What are the causes of high unemployment and low wages? A favorite explanation is poor quality education. According to this theory, South Africa is experiencing a “skills mismatch,” where employers increasingly need high-skilled workers but the basic education system is too dysfunctional to produce these workers. It is certainly true that despite dramatically increased rates of enrolment, the South African basic education system is in a state of unmitigated crisis with, for example, eight out of every ten grade 4 students unable to read for meaning. But education cannot explain the whole story.

An issue which must be recognized is deficient demand for labor from the private sector. With the end of apartheid and the collapse of influx control in the late 1980s and early 1990s, the supply of labor increased dramatically as black South Africans previously confined to the homelands could now seek better lives in the cities. The demand for labor in this period did not keep up with the growth in its supply, leading to a structural unemployment gap which persists to this day. While business frequently complains that onerous regulation makes hiring risky, administrative data shows that the South African private sector is characterized by exceptionally high levels of worker churning. At the same time, deficient demand for labor can also be linked to low levels of private sector fixed investment. Late-apartheid practices of business expansion by acquisition rather than productive investment have been replaced by corporate unbundling, large shareholder payouts and the shifting of capital abroad, but lack of interest in domestic productive investment remains.

Precarity and dynamic poverty

Since 1994 South Africa has followed global trends of outsourcing and “labour broking,” leading to the increasing prevalence of precarious forms of work. Dynamic analysis of South African poverty shows that 40% of non-poor households are “vulnerable” – they face serious risks of falling into poverty into the future – while 80% of poor households are classified as “chronically poor” due to their negligible prospects of poverty exit.
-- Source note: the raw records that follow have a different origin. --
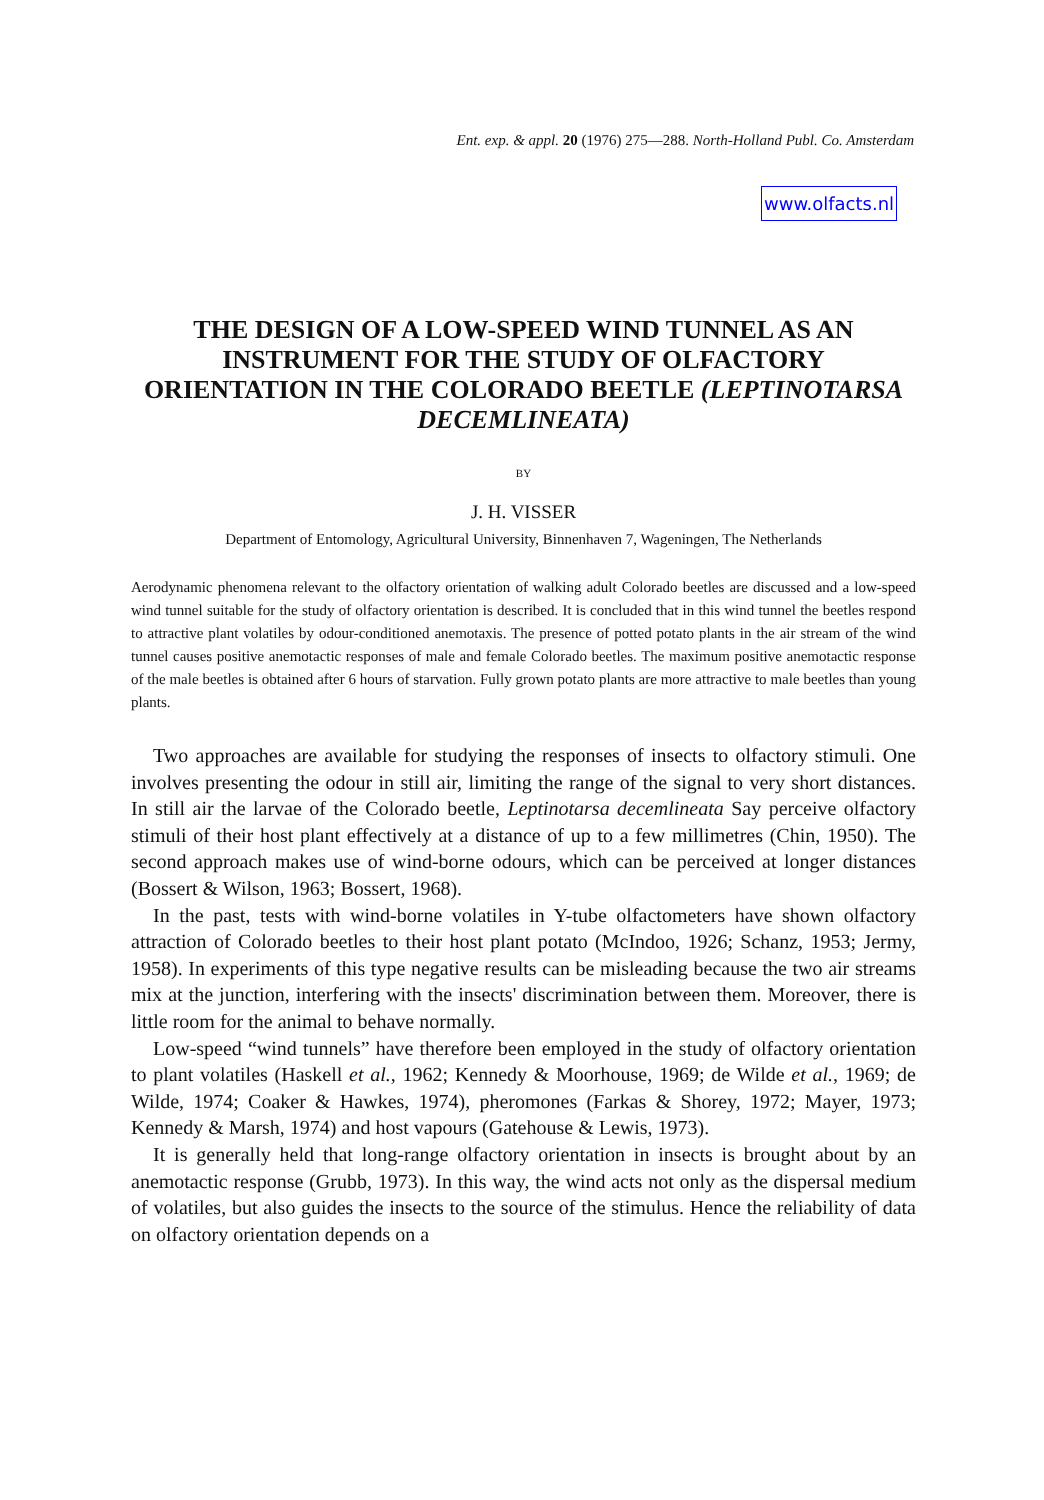Ent. exp. & appl. 20 (1976) 275—288. North-Holland Publ. Co. Amsterdam
www.olfacts.nl
THE DESIGN OF A LOW-SPEED WIND TUNNEL AS AN INSTRUMENT FOR THE STUDY OF OLFACTORY ORIENTATION IN THE COLORADO BEETLE (LEPTINOTARSA DECEMLINEATA)
BY
J. H. VISSER
Department of Entomology, Agricultural University, Binnenhaven 7, Wageningen, The Netherlands
Aerodynamic phenomena relevant to the olfactory orientation of walking adult Colorado beetles are discussed and a low-speed wind tunnel suitable for the study of olfactory orientation is described. It is concluded that in this wind tunnel the beetles respond to attractive plant volatiles by odour-conditioned anemotaxis. The presence of potted potato plants in the air stream of the wind tunnel causes positive anemotactic responses of male and female Colorado beetles. The maximum positive anemotactic response of the male beetles is obtained after 6 hours of starvation. Fully grown potato plants are more attractive to male beetles than young plants.
Two approaches are available for studying the responses of insects to olfactory stimuli. One involves presenting the odour in still air, limiting the range of the signal to very short distances. In still air the larvae of the Colorado beetle, Leptinotarsa decemlineata Say perceive olfactory stimuli of their host plant effectively at a distance of up to a few millimetres (Chin, 1950). The second approach makes use of wind-borne odours, which can be perceived at longer distances (Bossert & Wilson, 1963; Bossert, 1968).
In the past, tests with wind-borne volatiles in Y-tube olfactometers have shown olfactory attraction of Colorado beetles to their host plant potato (McIndoo, 1926; Schanz, 1953; Jermy, 1958). In experiments of this type negative results can be misleading because the two air streams mix at the junction, interfering with the insects' discrimination between them. Moreover, there is little room for the animal to behave normally.
Low-speed “wind tunnels” have therefore been employed in the study of olfactory orientation to plant volatiles (Haskell et al., 1962; Kennedy & Moorhouse, 1969; de Wilde et al., 1969; de Wilde, 1974; Coaker & Hawkes, 1974), pheromones (Farkas & Shorey, 1972; Mayer, 1973; Kennedy & Marsh, 1974) and host vapours (Gatehouse & Lewis, 1973).
It is generally held that long-range olfactory orientation in insects is brought about by an anemotactic response (Grubb, 1973). In this way, the wind acts not only as the dispersal medium of volatiles, but also guides the insects to the source of the stimulus. Hence the reliability of data on olfactory orientation depends on a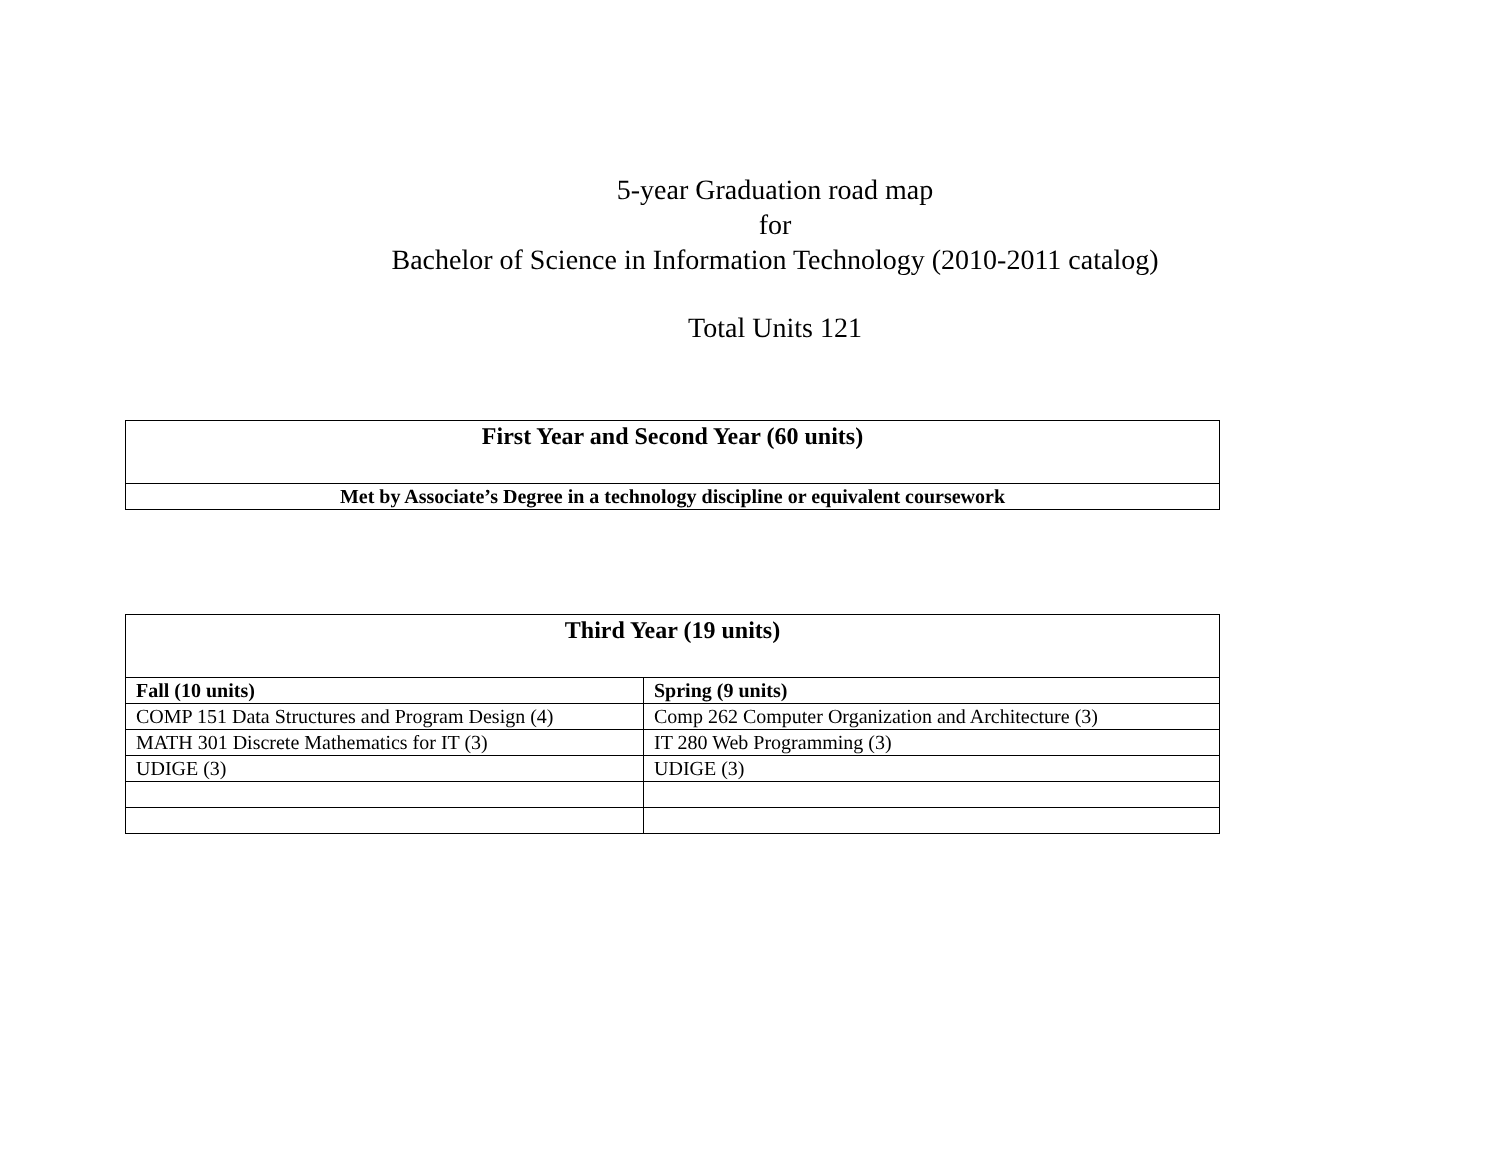5-year Graduation road map
for
Bachelor of Science in Information Technology (2010-2011 catalog)
Total Units 121
| First Year and Second Year (60 units) |
| --- |
| Met by Associate’s Degree in a technology discipline or equivalent coursework |
| Third Year (19 units) | |
| --- | --- |
| Fall (10 units) | Spring (9 units) |
| COMP 151 Data Structures and Program Design (4) | Comp 262 Computer Organization and Architecture (3) |
| MATH 301 Discrete Mathematics for IT (3) | IT 280 Web Programming (3) |
| UDIGE (3) | UDIGE (3) |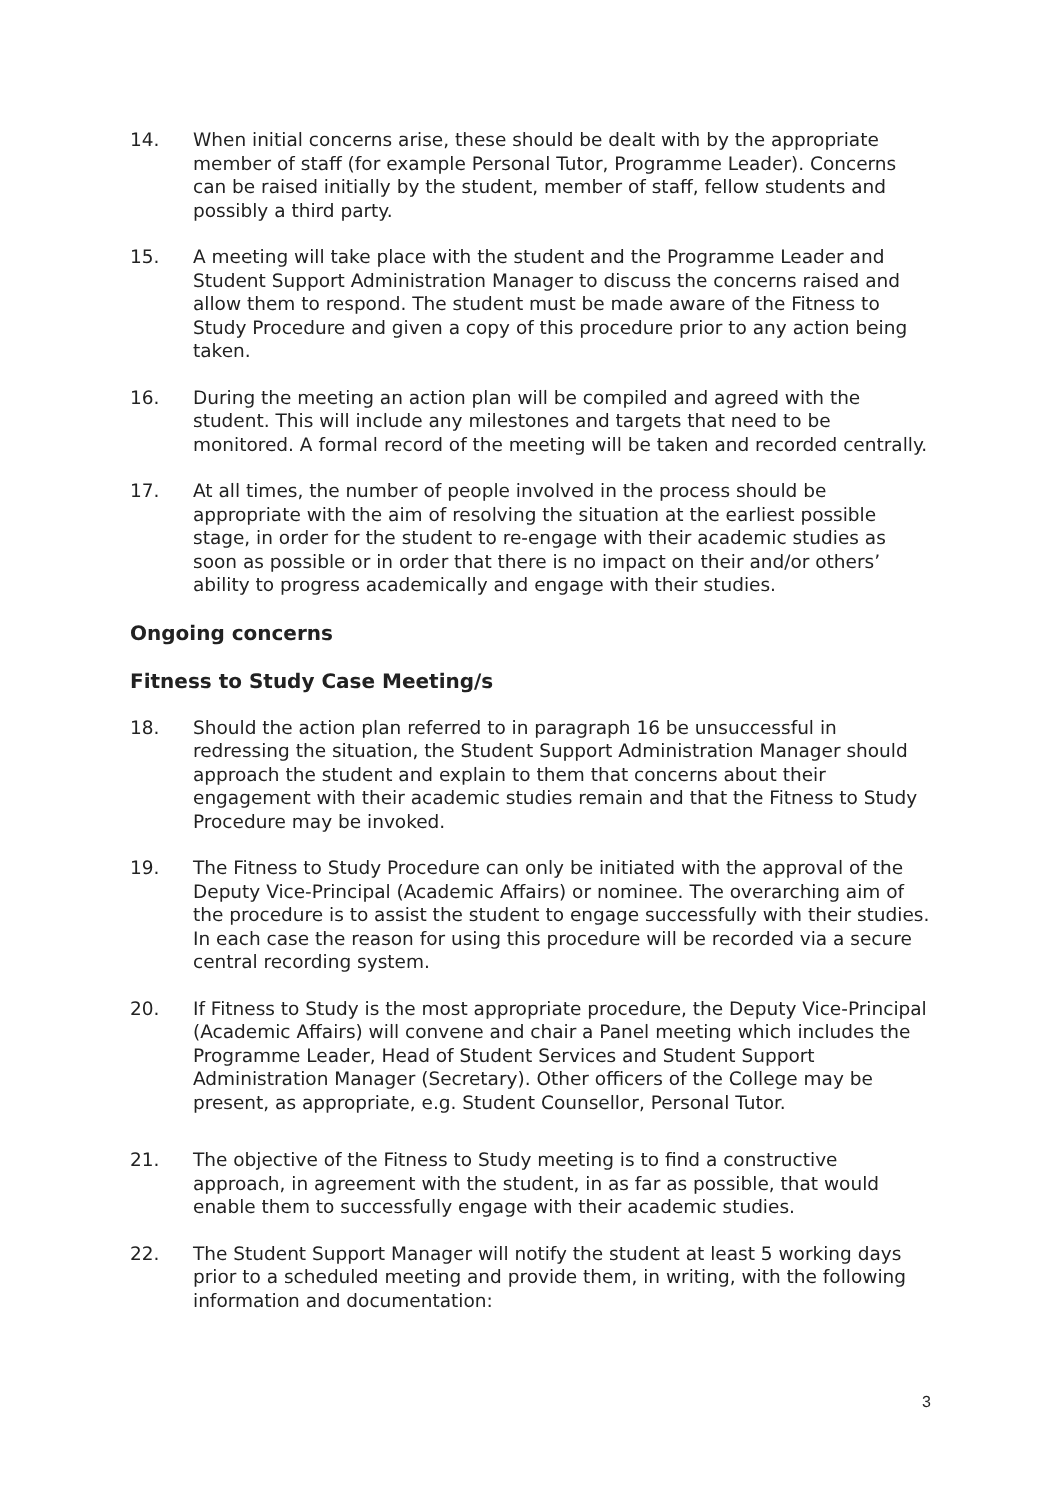14. When initial concerns arise, these should be dealt with by the appropriate member of staff (for example Personal Tutor, Programme Leader). Concerns can be raised initially by the student, member of staff, fellow students and possibly a third party.
15. A meeting will take place with the student and the Programme Leader and Student Support Administration Manager to discuss the concerns raised and allow them to respond. The student must be made aware of the Fitness to Study Procedure and given a copy of this procedure prior to any action being taken.
16. During the meeting an action plan will be compiled and agreed with the student. This will include any milestones and targets that need to be monitored. A formal record of the meeting will be taken and recorded centrally.
17. At all times, the number of people involved in the process should be appropriate with the aim of resolving the situation at the earliest possible stage, in order for the student to re-engage with their academic studies as soon as possible or in order that there is no impact on their and/or others’ ability to progress academically and engage with their studies.
Ongoing concerns
Fitness to Study Case Meeting/s
18. Should the action plan referred to in paragraph 16 be unsuccessful in redressing the situation, the Student Support Administration Manager should approach the student and explain to them that concerns about their engagement with their academic studies remain and that the Fitness to Study Procedure may be invoked.
19. The Fitness to Study Procedure can only be initiated with the approval of the Deputy Vice-Principal (Academic Affairs) or nominee. The overarching aim of the procedure is to assist the student to engage successfully with their studies. In each case the reason for using this procedure will be recorded via a secure central recording system.
20. If Fitness to Study is the most appropriate procedure, the Deputy Vice-Principal (Academic Affairs) will convene and chair a Panel meeting which includes the Programme Leader, Head of Student Services and Student Support Administration Manager (Secretary). Other officers of the College may be present, as appropriate, e.g. Student Counsellor, Personal Tutor.
21. The objective of the Fitness to Study meeting is to find a constructive approach, in agreement with the student, in as far as possible, that would enable them to successfully engage with their academic studies.
22. The Student Support Manager will notify the student at least 5 working days prior to a scheduled meeting and provide them, in writing, with the following information and documentation:
3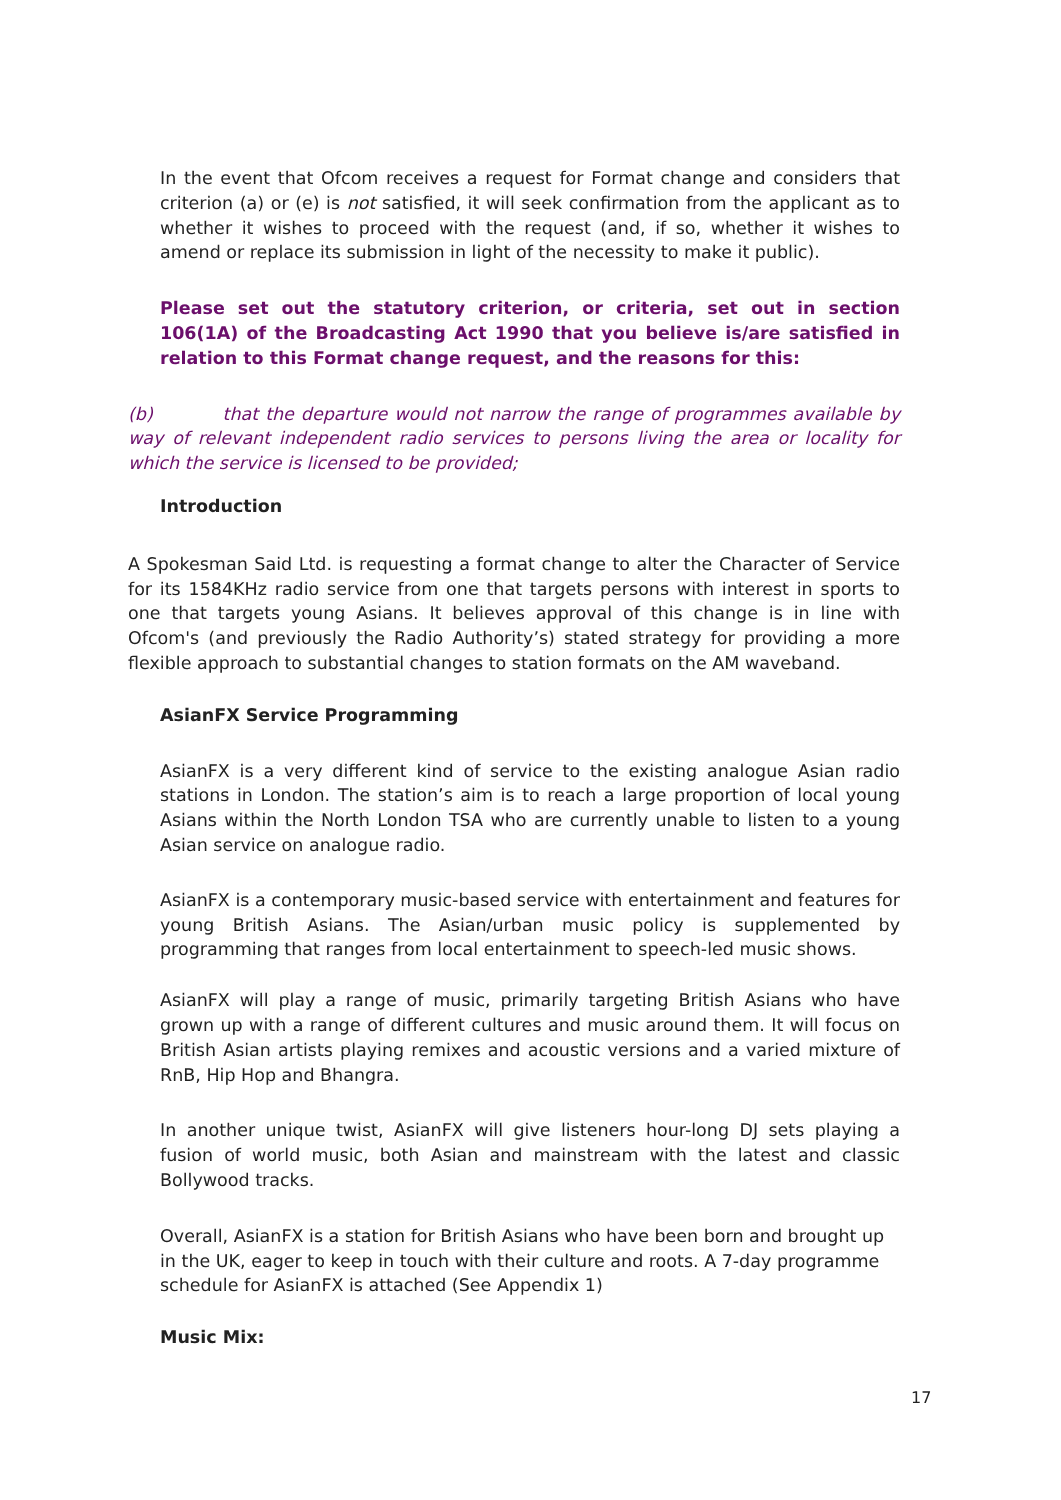In the event that Ofcom receives a request for Format change and considers that criterion (a) or (e) is not satisfied, it will seek confirmation from the applicant as to whether it wishes to proceed with the request (and, if so, whether it wishes to amend or replace its submission in light of the necessity to make it public).
Please set out the statutory criterion, or criteria, set out in section 106(1A) of the Broadcasting Act 1990 that you believe is/are satisfied in relation to this Format change request, and the reasons for this:
(b) that the departure would not narrow the range of programmes available by way of relevant independent radio services to persons living the area or locality for which the service is licensed to be provided;
Introduction
A Spokesman Said Ltd. is requesting a format change to alter the Character of Service for its 1584KHz radio service from one that targets persons with interest in sports to one that targets young Asians. It believes approval of this change is in line with Ofcom's (and previously the Radio Authority’s) stated strategy for providing a more flexible approach to substantial changes to station formats on the AM waveband.
AsianFX Service Programming
AsianFX is a very different kind of service to the existing analogue Asian radio stations in London. The station’s aim is to reach a large proportion of local young Asians within the North London TSA who are currently unable to listen to a young Asian service on analogue radio.
AsianFX is a contemporary music-based service with entertainment and features for young British Asians. The Asian/urban music policy is supplemented by programming that ranges from local entertainment to speech-led music shows.
AsianFX will play a range of music, primarily targeting British Asians who have grown up with a range of different cultures and music around them. It will focus on British Asian artists playing remixes and acoustic versions and a varied mixture of RnB, Hip Hop and Bhangra.
In another unique twist, AsianFX will give listeners hour-long DJ sets playing a fusion of world music, both Asian and mainstream with the latest and classic Bollywood tracks.
Overall, AsianFX is a station for British Asians who have been born and brought up in the UK, eager to keep in touch with their culture and roots. A 7-day programme schedule for AsianFX is attached (See Appendix 1)
Music Mix:
17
The truism that substantive economic freedom remains unrealized in South Africa is trite for very good reason: the reality speaks for itself. A point which deserves greater consideration in South Africa, however, is the extent to which addressing this problem requires fundamental restructuring of the apartheid economy which is still with us. There is no doubt that the further expansion of social grants and basic services would constitute progressive action. However it is the South African labor market which is at the heart of the economy’s dysfunction, and it is within this sphere where interventions need to be aimed if apartheid path dependency is to be disrupted.